─── RECORDS FOR PROCESSING ───
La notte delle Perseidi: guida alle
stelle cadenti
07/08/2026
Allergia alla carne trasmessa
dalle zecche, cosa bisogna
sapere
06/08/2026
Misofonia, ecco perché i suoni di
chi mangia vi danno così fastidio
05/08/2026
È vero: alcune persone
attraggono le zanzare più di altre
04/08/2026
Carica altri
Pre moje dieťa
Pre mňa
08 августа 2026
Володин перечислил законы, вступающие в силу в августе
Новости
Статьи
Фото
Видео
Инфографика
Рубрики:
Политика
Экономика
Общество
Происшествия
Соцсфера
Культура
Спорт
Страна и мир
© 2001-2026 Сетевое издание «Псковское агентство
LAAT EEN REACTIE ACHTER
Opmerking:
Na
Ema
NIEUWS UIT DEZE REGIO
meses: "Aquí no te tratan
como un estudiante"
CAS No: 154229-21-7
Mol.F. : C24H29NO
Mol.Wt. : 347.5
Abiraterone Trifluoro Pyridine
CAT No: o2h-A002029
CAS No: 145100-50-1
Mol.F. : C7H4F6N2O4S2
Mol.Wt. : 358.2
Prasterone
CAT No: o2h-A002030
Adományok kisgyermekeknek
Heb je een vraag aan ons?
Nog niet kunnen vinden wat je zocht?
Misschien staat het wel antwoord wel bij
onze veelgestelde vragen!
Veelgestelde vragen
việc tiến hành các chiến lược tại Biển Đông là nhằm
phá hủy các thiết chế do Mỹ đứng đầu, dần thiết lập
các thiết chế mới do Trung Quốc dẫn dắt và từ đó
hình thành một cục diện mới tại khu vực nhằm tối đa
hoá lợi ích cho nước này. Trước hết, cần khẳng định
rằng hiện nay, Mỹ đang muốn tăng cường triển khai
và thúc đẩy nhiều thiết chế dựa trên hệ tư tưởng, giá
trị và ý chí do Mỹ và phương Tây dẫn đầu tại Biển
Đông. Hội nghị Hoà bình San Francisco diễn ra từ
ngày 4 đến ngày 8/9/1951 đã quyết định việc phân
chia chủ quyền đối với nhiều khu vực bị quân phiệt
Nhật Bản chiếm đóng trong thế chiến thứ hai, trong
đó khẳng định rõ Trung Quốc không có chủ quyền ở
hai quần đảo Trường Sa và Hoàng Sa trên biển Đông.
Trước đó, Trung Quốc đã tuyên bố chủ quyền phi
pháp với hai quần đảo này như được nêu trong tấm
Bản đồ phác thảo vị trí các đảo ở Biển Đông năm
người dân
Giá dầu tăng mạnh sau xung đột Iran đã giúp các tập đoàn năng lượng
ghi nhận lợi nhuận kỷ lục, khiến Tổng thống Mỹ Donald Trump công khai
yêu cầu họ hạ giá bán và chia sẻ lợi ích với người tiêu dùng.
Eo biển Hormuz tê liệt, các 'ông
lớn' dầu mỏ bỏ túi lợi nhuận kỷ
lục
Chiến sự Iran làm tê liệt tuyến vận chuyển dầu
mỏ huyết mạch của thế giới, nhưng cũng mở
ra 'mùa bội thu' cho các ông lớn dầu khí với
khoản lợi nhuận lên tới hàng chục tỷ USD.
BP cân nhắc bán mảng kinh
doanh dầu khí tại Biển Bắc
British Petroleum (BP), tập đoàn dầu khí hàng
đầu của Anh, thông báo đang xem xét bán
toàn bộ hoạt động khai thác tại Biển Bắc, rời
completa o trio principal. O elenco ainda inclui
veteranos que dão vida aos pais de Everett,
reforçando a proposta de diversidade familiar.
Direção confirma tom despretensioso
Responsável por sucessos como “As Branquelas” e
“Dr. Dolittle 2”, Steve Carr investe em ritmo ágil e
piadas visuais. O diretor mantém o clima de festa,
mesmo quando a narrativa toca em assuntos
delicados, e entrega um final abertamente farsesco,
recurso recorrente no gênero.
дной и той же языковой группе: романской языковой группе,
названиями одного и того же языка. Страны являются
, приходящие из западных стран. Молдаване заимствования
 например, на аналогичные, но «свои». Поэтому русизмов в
───
─── RECORDS FOR PROCESSING ───
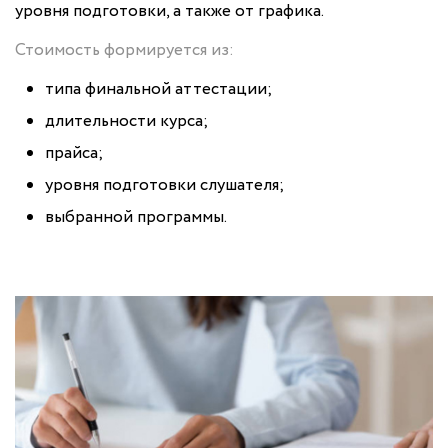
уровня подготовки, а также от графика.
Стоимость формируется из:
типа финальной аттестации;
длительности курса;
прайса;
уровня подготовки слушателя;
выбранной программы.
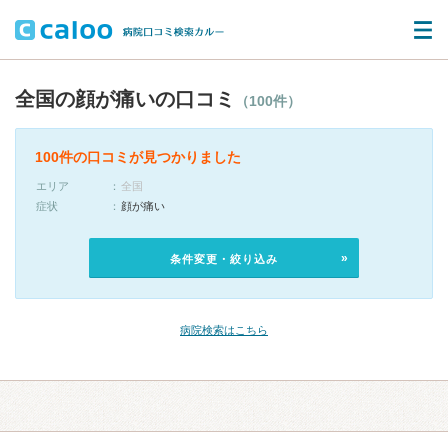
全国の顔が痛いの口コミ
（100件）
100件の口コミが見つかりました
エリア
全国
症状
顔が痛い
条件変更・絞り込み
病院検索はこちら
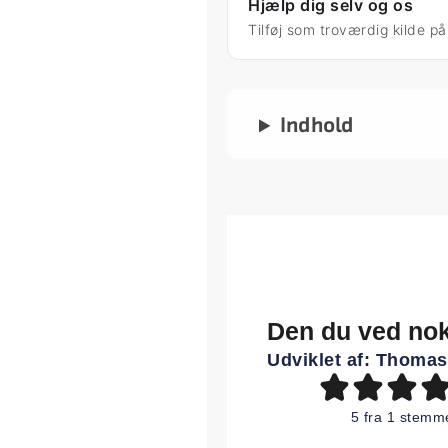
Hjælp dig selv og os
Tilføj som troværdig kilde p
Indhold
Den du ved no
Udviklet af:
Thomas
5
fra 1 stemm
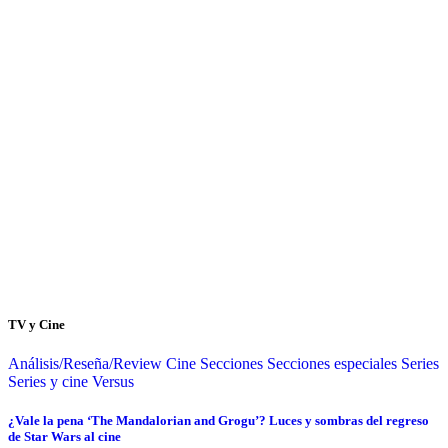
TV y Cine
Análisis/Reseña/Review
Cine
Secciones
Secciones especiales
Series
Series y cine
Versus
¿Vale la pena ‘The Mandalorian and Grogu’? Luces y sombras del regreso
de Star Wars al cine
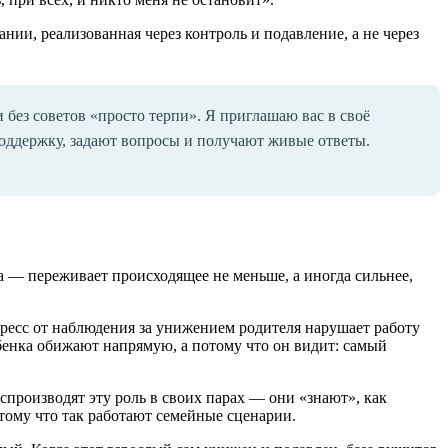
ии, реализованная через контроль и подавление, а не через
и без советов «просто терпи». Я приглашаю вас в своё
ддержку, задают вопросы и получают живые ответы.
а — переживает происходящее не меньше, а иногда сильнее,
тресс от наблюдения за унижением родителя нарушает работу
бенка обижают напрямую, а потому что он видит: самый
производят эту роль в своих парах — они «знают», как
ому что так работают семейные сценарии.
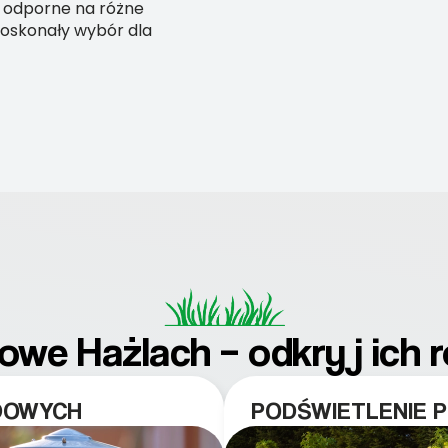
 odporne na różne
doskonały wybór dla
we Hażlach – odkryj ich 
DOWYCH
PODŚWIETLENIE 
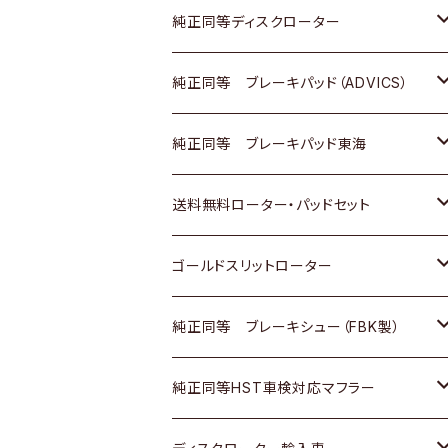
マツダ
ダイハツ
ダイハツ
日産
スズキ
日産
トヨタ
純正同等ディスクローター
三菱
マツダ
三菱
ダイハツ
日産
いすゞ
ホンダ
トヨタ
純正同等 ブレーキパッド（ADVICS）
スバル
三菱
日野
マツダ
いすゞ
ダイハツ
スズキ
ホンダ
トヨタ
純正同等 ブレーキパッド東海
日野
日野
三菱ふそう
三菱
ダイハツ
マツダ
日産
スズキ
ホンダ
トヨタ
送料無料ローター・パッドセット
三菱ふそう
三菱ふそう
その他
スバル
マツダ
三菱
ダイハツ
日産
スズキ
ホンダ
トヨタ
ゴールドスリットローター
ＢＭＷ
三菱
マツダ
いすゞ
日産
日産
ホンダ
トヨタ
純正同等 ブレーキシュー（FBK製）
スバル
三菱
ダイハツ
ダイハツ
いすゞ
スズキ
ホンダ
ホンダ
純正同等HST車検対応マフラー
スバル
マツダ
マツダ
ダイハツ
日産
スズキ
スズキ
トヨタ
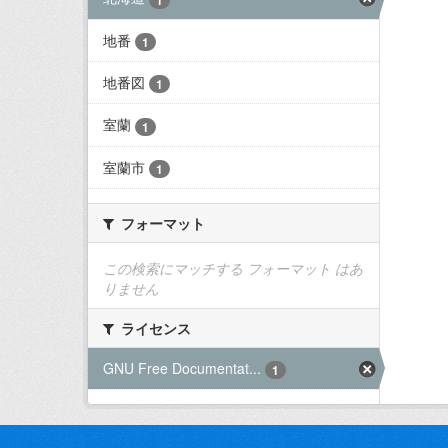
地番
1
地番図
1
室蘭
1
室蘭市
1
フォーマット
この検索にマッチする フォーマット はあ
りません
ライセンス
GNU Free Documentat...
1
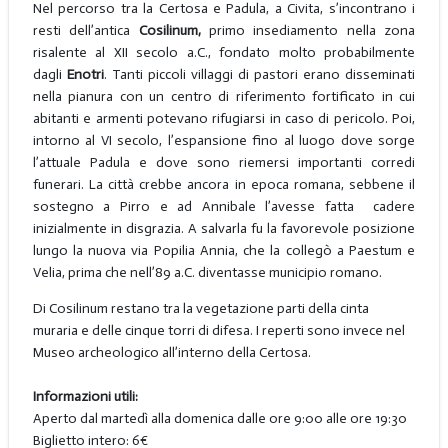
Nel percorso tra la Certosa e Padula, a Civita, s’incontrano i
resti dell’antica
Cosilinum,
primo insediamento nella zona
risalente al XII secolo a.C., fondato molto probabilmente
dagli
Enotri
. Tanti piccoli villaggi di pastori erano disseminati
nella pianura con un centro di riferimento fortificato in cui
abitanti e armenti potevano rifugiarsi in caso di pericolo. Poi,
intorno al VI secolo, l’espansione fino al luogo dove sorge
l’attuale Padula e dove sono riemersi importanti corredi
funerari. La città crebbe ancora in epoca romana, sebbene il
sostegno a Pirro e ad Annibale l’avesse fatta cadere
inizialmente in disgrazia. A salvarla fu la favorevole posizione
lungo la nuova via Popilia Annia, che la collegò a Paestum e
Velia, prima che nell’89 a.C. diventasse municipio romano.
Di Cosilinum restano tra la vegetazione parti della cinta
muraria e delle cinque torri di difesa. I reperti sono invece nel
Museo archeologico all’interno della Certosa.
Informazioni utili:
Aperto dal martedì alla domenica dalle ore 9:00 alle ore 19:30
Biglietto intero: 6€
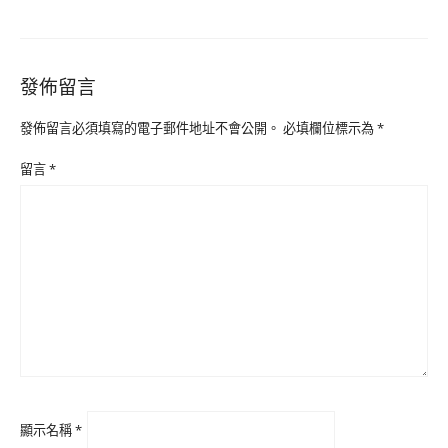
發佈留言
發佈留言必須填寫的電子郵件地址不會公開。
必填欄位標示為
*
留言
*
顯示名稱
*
───
**TASK**
Give again, word for word, every line of the listing above from the one with "La notte delle Perseidi: guida alle" to the one with "È vero: alcune persone", both inclusive, and nothing beyond them.

**TASK RESULT**
La notte delle Perseidi: guida alle
stelle cadenti
07/08/2026
Allergia alla carne trasmessa
dalle zecche, cosa bisogna
sapere
06/08/2026
Misofonia, ecco perché i suoni di
chi mangia vi danno così fastidio
05/08/2026
È vero: alcune persone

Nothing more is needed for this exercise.